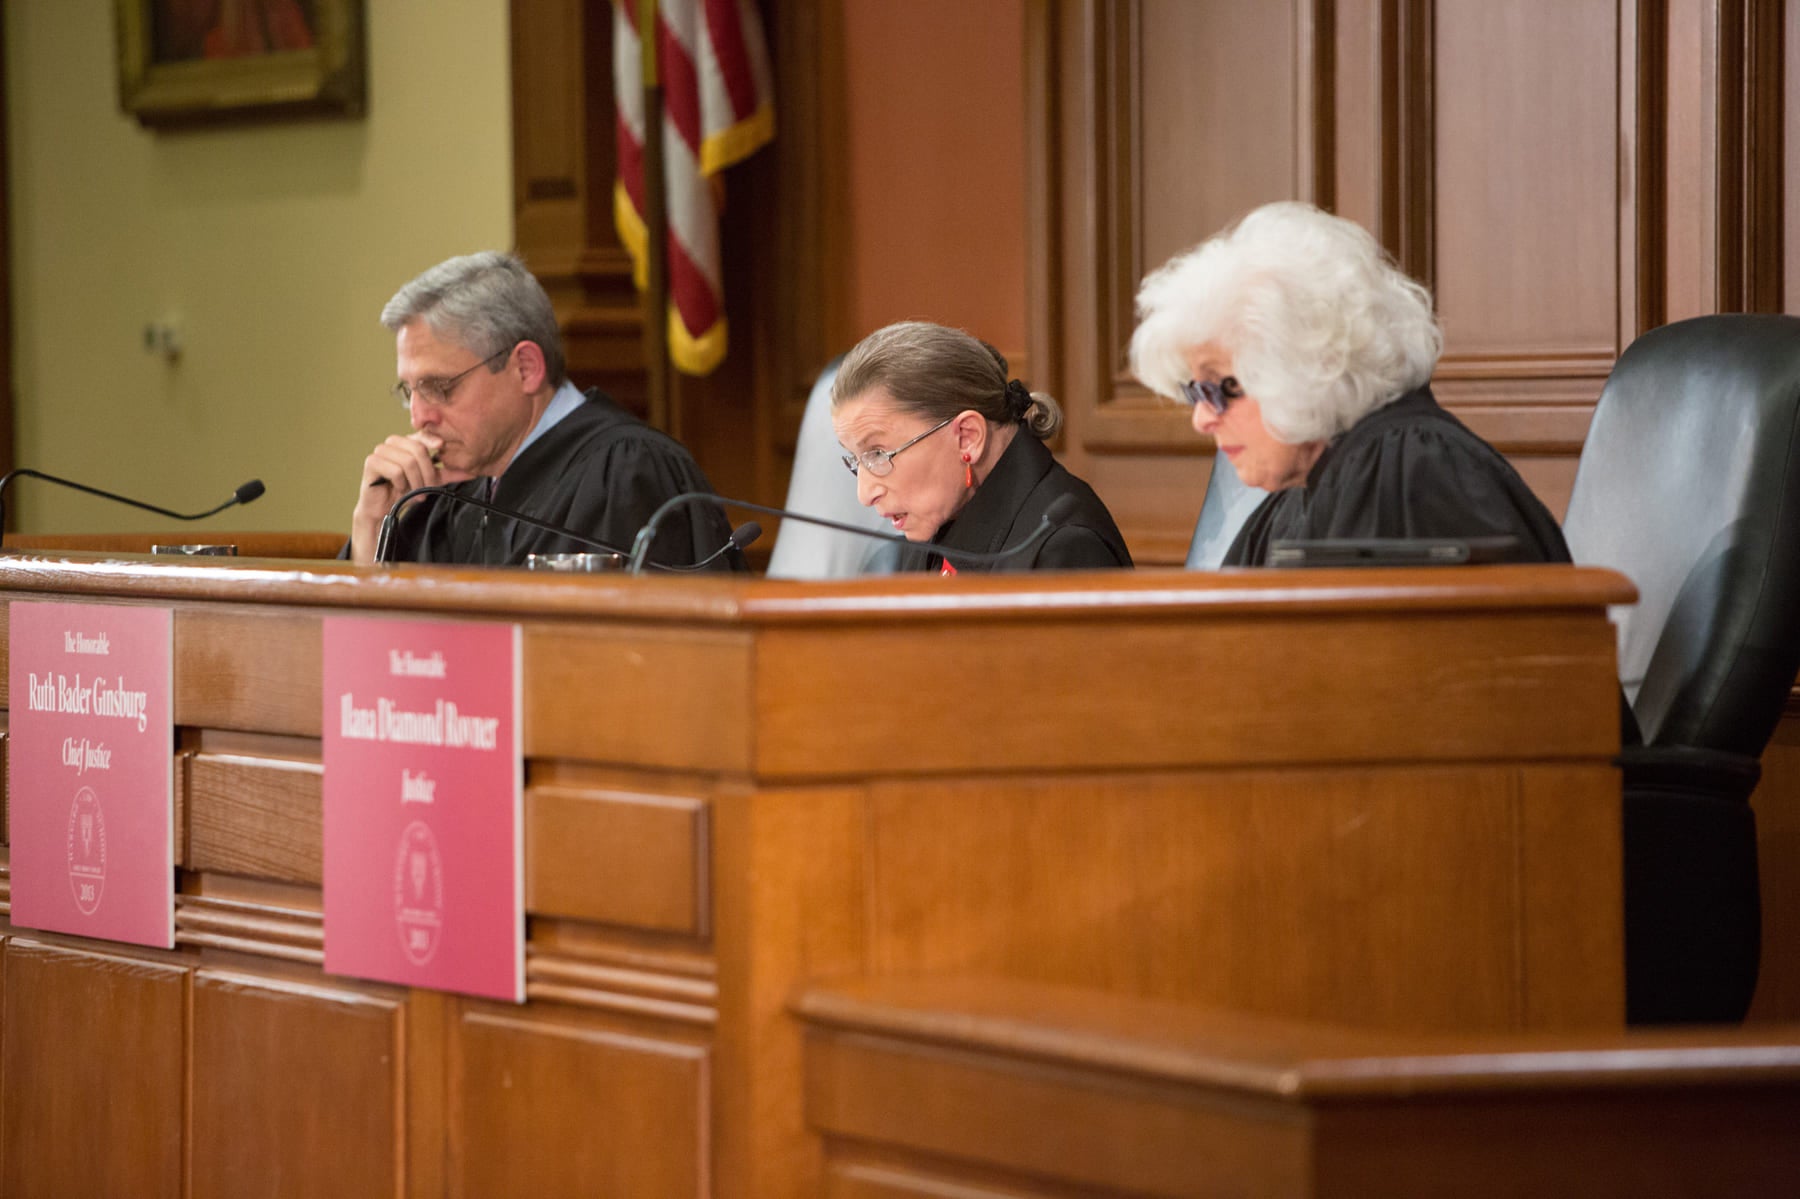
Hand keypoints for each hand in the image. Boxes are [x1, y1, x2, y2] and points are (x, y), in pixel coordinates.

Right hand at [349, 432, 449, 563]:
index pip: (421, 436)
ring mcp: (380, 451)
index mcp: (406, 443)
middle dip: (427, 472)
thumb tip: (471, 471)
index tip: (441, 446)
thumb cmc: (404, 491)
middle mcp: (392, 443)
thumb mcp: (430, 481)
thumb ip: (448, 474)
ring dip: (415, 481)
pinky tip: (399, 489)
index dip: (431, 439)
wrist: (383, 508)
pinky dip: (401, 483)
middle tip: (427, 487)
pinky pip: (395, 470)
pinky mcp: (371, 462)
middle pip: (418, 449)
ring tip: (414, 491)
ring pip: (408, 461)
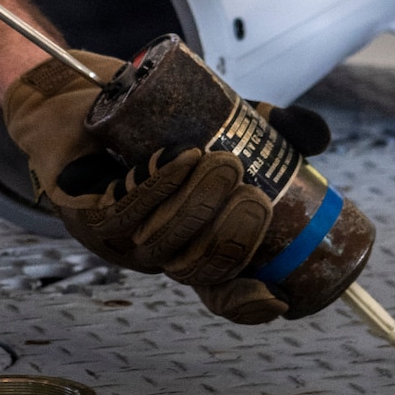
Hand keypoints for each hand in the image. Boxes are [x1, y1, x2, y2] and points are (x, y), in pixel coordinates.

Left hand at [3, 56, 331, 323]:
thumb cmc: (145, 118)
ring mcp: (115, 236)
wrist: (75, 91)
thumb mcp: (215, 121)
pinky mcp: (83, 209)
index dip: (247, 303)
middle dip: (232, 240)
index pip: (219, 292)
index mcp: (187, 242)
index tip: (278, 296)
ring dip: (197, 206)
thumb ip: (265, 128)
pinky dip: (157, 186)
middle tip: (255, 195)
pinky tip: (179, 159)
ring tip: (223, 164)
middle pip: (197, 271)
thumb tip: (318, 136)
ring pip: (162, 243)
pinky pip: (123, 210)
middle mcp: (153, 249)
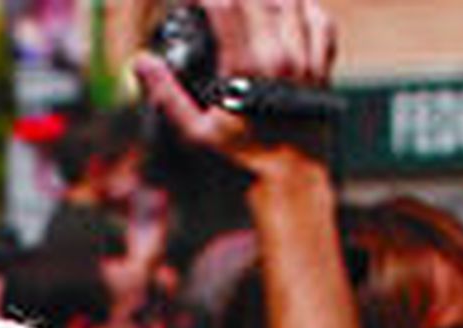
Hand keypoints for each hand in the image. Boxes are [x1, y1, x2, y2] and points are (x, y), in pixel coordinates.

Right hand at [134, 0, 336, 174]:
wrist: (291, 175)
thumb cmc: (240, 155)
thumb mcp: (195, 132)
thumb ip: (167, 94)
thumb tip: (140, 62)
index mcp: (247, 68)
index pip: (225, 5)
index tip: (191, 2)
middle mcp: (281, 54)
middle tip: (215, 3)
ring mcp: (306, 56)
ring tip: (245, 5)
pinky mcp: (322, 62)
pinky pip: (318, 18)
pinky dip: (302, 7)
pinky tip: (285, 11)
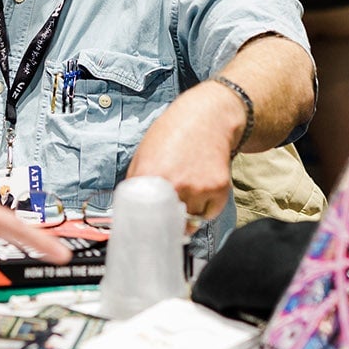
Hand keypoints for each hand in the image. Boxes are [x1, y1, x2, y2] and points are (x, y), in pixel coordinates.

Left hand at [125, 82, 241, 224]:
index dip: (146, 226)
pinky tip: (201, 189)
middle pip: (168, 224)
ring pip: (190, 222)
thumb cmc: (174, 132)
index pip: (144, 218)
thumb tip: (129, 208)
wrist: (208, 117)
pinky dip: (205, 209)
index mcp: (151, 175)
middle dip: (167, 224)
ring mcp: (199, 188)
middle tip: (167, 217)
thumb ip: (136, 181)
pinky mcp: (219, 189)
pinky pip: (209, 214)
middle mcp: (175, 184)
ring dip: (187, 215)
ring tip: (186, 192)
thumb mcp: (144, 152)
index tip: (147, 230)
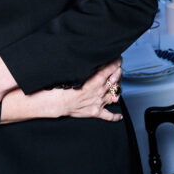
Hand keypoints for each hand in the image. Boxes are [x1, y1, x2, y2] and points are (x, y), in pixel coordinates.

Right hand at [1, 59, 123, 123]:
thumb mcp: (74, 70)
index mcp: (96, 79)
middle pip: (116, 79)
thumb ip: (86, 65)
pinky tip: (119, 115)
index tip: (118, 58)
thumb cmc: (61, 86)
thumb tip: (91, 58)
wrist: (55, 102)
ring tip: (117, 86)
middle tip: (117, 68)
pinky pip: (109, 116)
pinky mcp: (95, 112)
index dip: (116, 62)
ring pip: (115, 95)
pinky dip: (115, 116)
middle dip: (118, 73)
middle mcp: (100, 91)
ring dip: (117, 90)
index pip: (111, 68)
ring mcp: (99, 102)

——————

▸ Brief
Take only the line containing "middle mcp: (153, 249)" and every line after it to the end of the entries, and copy them exactly, pictures excluded.

▸ Your response
middle mcp: (153, 249)
Hand keypoints for each hand in the image. Boxes are [x1, y1, x2, y2] and points are (x, y), in pixel coordinates.

Right hand at [134, 0, 336, 174]:
wrist: (291, 175)
thumb cmc: (240, 155)
thumb mcp: (195, 132)
thumb ip: (167, 94)
thumb tip: (140, 62)
index mcp: (247, 68)
index pip: (225, 5)
index tip: (191, 2)
middle mcp: (281, 54)
middle tip: (215, 3)
ring mcp: (306, 56)
ring tip: (245, 5)
pinky mcp: (322, 62)
pinky pip: (318, 18)
pinky dip: (302, 7)
pinky tip: (285, 11)
Hand keypoints for each hand in the image. Boxes are [x1, y1, x2, y2] and points are (x, y), in pixel coordinates.

Left hand at [125, 82, 241, 224]:
index dip: (146, 226)
pinky tip: (201, 189)
middle pip: (168, 224)
ring pip: (190, 222)
thumb cmc: (174, 132)
index pip: (144, 218)
thumb tip: (129, 208)
wrist: (208, 117)
pinky dip: (205, 209)
index mcp: (151, 175)
middle dip: (167, 224)
ring mcp: (199, 188)
middle tip: (167, 217)
thumb ip: (136, 181)
pinky mcp: (219, 189)
pinky pip: (209, 214)
middle mcp: (175, 184)
ring dip: (187, 215)
ring tip: (186, 192)
thumb mcp: (144, 152)
index tip: (147, 230)
Hand keypoints for each hand in the image. Boxes are [x1, y1, x2, y2] and points are (x, y), in pixel coordinates.

Right hand at [1, 59, 123, 123]:
thumb mcp: (74, 70)
index mcp: (96, 79)
middle pip: (116, 79)
thumb ip: (86, 65)
pinky tip: (119, 115)
index tip: (118, 58)
thumb cmc: (61, 86)
thumb tip: (91, 58)
wrist: (55, 102)
ring tip: (117, 86)
middle tip: (117, 68)
pinky pip: (109, 116)
pinky mcp: (95, 112)
index dip: (116, 62)
ring pip: (115, 95)
pinky dip: (115, 116)
middle dip: (118, 73)
middle mcp: (100, 91)
ring dip: (117, 90)
index pip: (111, 68)
ring mcp: (99, 102)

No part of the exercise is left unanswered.